Problem statement:
For the data below, give the number of lines in which "down" occurs. Include nothing besides that number.
━━━ Provided records ━━━
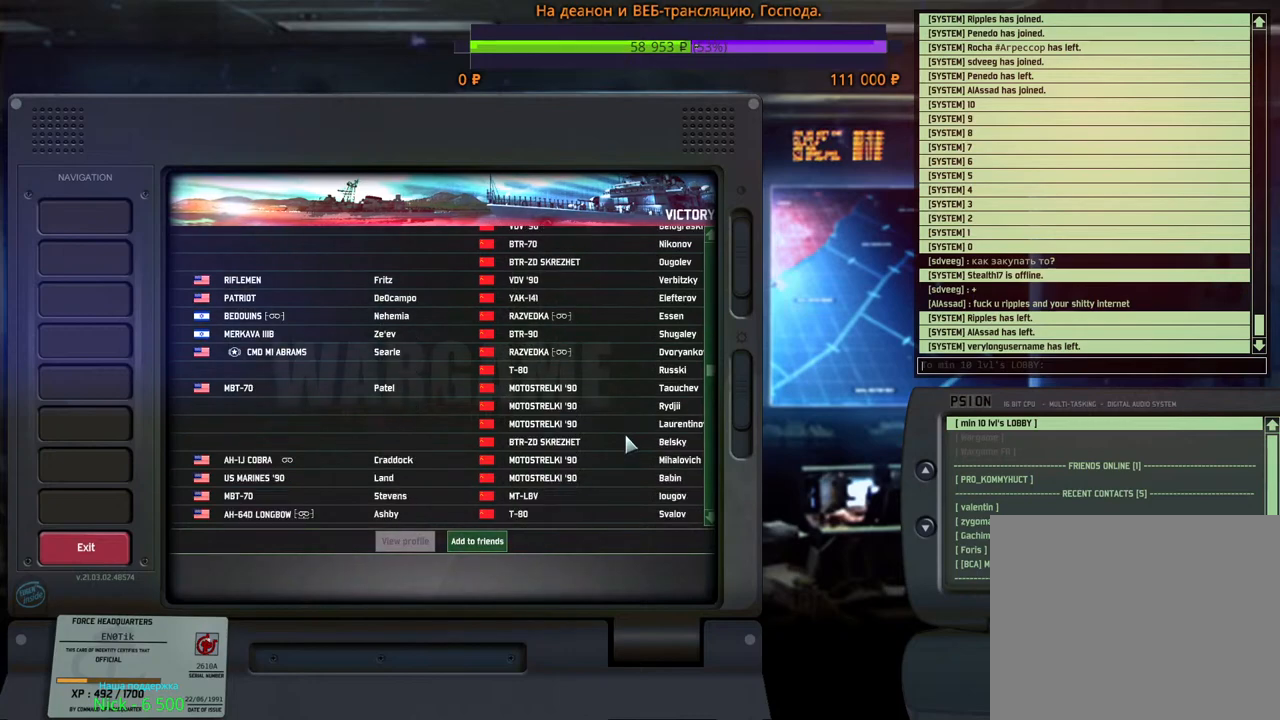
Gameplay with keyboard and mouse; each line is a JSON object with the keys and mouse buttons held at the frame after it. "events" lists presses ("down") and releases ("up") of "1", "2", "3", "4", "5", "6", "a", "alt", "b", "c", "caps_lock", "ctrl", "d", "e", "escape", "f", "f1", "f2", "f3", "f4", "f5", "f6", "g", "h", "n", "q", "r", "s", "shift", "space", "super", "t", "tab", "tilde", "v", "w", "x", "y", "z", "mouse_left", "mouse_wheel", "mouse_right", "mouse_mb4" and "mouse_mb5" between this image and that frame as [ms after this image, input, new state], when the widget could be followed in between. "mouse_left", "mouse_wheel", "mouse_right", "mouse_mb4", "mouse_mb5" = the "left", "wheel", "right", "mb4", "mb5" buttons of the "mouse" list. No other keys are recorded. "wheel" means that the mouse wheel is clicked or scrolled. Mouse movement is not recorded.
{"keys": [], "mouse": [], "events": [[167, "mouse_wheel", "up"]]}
━━━
━━━ Provided records ━━━
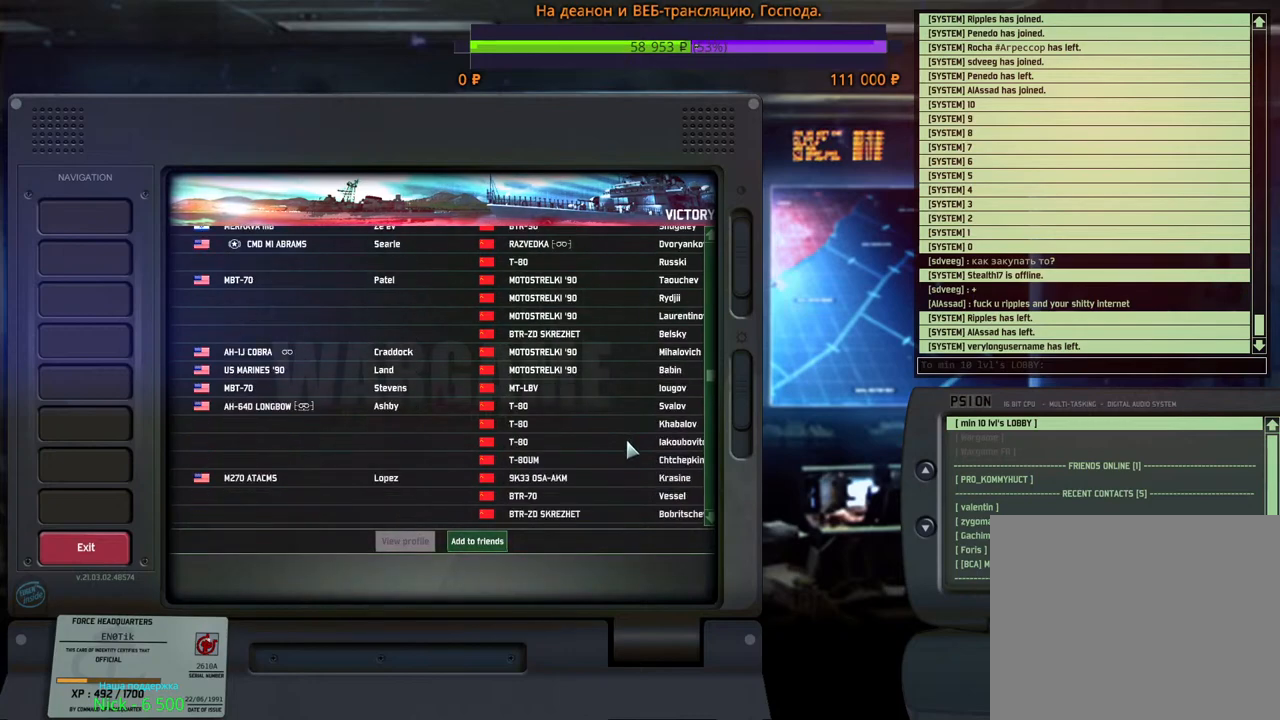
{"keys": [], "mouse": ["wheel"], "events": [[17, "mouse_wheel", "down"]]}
━━━
Task result:
2